Public Domain notice
--------------------

National Center for Biotechnology Information.

This software is a "United States Government Work" under the terms of the United States
Copyright Act. It was written as part of the authors' official duties as United States
Government employees and thus cannot be copyrighted. This software is freely available
to the public for use.
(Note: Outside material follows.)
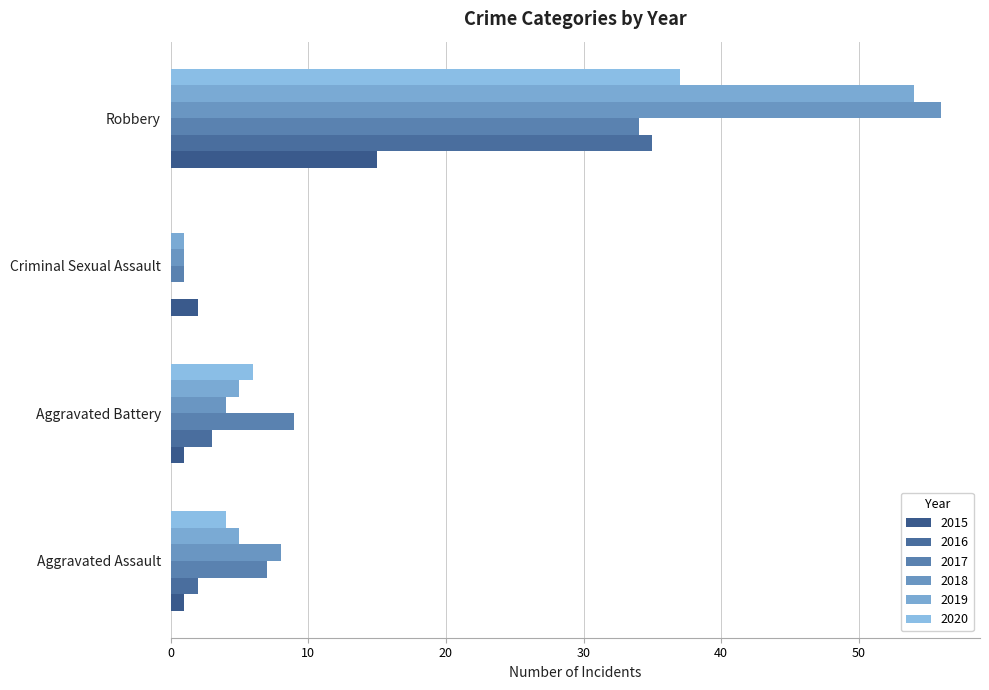

At which label does 2020 first exceed 6?

Robbery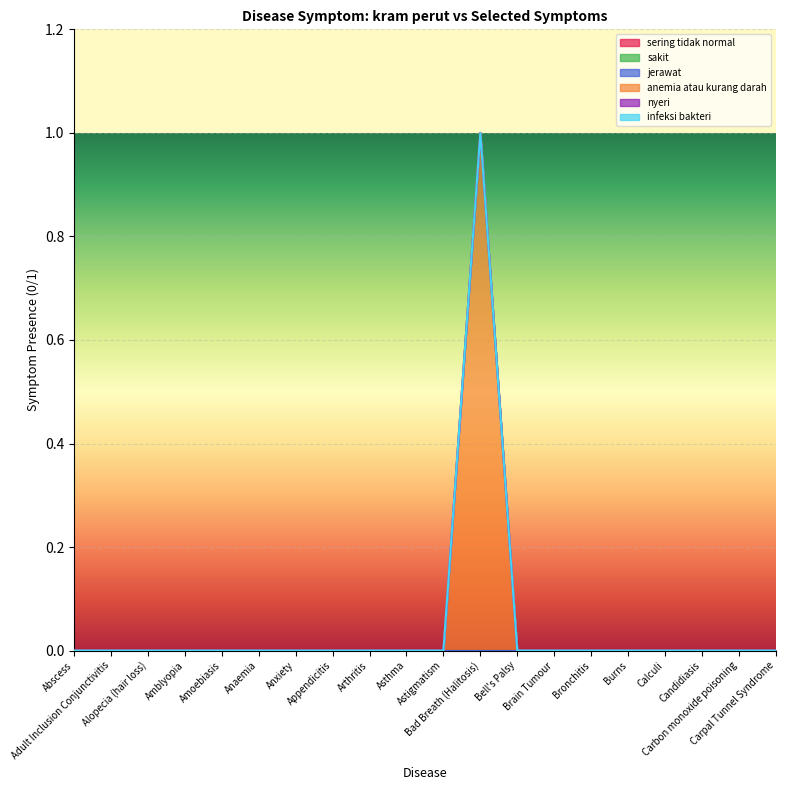

List the labels in order of sakit value, smallest first.

Abscess, Adult Inclusion Conjunctivitis, Alopecia (hair loss), Amblyopia, Amoebiasis, Anaemia, Anxiety, Appendicitis, Arthritis, Asthma, Astigmatism, Bad Breath (Halitosis), Bell's Palsy, Brain Tumour, Bronchitis, Burns, Calculi, Candidiasis, Carbon monoxide poisoning, Carpal Tunnel Syndrome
The National Library of Medicine and the U.S. Government have not
 placed any restriction on its use or reproduction.

Although all reasonable efforts have been taken to ensure the accuracy and reliability
of the software and data, the NLM and the U.S. Government do not and cannot warrant the
performance or results that may be obtained by using this software or data. The NLM and
the U.S. Government disclaim all warranties, express or implied, including warranties
of performance, merchantability or fitness for any particular purpose.

Please cite NCBI in any work or product based on this material.